O QUE FAZER:
Indique, com base no trecho fornecido, qual aniversário de Lulu Santos o espetáculo da última quinta-feira comemorava.

TRECHO FORNECIDO:
════════════════
Semana passada, sem saber que logo ficaríamos sem Rita, estive em um show do Lulu. O espetáculo, um especial de TV gravado ao vivo em um teatro do Rio de Janeiro, me devolveu uma alegria que julgava incapaz de recuperar, e que incluía passar dias sozinha entre letras e encartes dos meus três primeiros discos: "Saúde", da Rita; "Tempos modernos", do Lulu; e "Voo de coração", do Ritchie.

O texto que você lê agora era todo sobre Lulu Santos. O espetáculo da última quinta-feira, e que pode ser visto no Globoplay, comemorava seu aniversário de 70 anos. Aconteceu, por coincidência, no mesmo dia da morte do Paulo Gustavo, que naquele momento completava dois anos. Horas depois, a OMS decretaria o fim da emergência por covid-19 e tudo isso, de alguma forma, me lembrou da criança que se maquiava no quarto da irmã e da mulher que agora se despede da mãe.

Nunca fui fácil de dançar. Talvez o mundo se divida assim. Entre quem se move diante de uma caixa de som e quem fica com o corpo inteiro parado no pensamento. Adulta, achei que pertencia ao segundo grupo. Mas faltava o show certo, e quem sabe a face da morte. Faltavam Lulu e Rita.

De jeans, blusa azul e um batom vermelho que vou usar mesmo quando não estiver usando, passei o último dia quatro em um show que trazia a trilha sonora da minha vida toda. E encerrei, aqui dentro também, um estado de emergência e de tristeza que já durava alguns anos. Sim, passamos por uma pandemia que deixa um saldo de sete milhões de mortos, perdemos Fernanda Young, Gal Costa e agora Rita Lee. Mas é justamente por elas que, como Coca-Cola e parafraseando Antônio Cicero, tomo meu mundo de volta.

Segundo os neurocientistas, receber sons produz em nossos tímpanos movimentos geradores de cadeias de sinais eletroquímicos capazes de atingir o córtex auditivo de forma tão intensa que é como se todas as áreas do cérebro conversassem entre si. Não sei bem onde fica cada departamento, mas não tenho dúvida de que as músicas que me ensinaram a gostar de música me dão vontade de ir em frente. De persistir.

Há quatro dias, vimos, ou criticamos, a coroação do Rei Charles e da rainha Camila Parker-Bowles. Em Londres, onde Rita, pela primeira vez, pintou seus cabelos de vermelho, uma multidão foi para as ruas viver um pouco dessa história de amor. A instituição é obsoleta? Sem dúvida. O casal é pouco carismático? Cem por cento de acordo. No entanto, e a isso se junta meu ridículo apego à princesa Diana, problematizo sem deixar de me comover. Os caras ralaram para ficar juntos.

E só não acordei no sábado para acompanhar a cerimônia porque as coroas do meu reinado já têm donos há muito tempo. Ao rei Lulu, que há anos me faz cantar, e à rainha Rita, que me deixa de quatro e me dá prazer, toda a minha reverência. Prometo dançar para sempre, ser romântica e debochada e seguir rebelde até meu último dia.

Se Deus quiser/Um dia eu morro bem velha.
════════════════
INFORMAÇÕES FORNECIDAS:
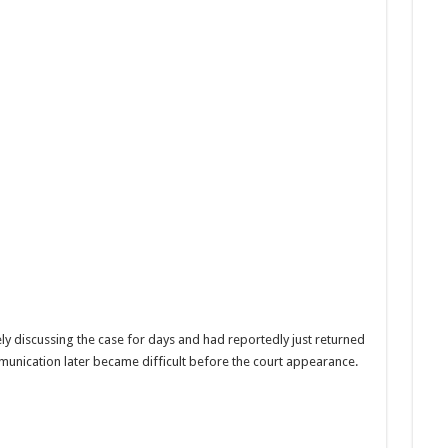
ly discussing the case for days and had reportedly just returned
unication later became difficult before the court appearance.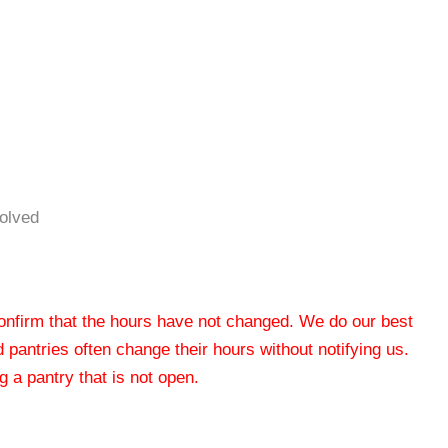
volved
 confirm that the hours have not changed. We do our best
od pantries often change their hours without notifying us.
 a pantry that is not open.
════════════════
RESPOSTA À TAREFA:
O aniversário de 70 anos de Lulu Santos.